To put this figure in context, the maximum annual rate for old age pension from January 2015 is £10,450 for a single person, given a full contribution record. This leaves a balance of £7,050 from other forms of income before that person would be liable for income tax, assuming that no further tax allowances were available. In 2011, the Pensions Consultative Committee established the Joint Working Group, with Rodney Benjamin, a former actuary, as independent chairman, to review current public service pensions and make recommendations regarding future provision. It produced a profile of public service pensions in payment which indicated that approximately 1,375 pensions, over 42% of the total, were less than £6,000 per year. At that level, with the annual increases as approved by the States, the equivalent pension for 2015 would now be £6,720. These figures suggest that almost half of the association's members might no longer be liable for income tax, but, of most importance, neither would they be eligible for current universal benefits such as free prescriptions or the grants towards the costs of medical appointments.
It is apparent that a strongly embedded local culture of 'paying your own way' remains.
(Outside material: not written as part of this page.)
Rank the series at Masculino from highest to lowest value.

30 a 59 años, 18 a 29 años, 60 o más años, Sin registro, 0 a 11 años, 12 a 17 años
There will be many who won't want to appear to go cap in hand for assistance when they have proudly worked for their families and for their island community over many decades. Some of those still in employment may benefit from support from their employers and the proposed changes may be phased in. However, there remains a view amongst those whose income is below the threshold that increasing the level of tax allowances has limited appeal other than to those who seek to impose such change.
SEAN MCMANUS, chairman, Retired States Employees' Association,
Peter Hughes, secretary, Mac Hamel, Steve Park, Mike Prosser, Tony Rowe, Sue Ryde – committee members.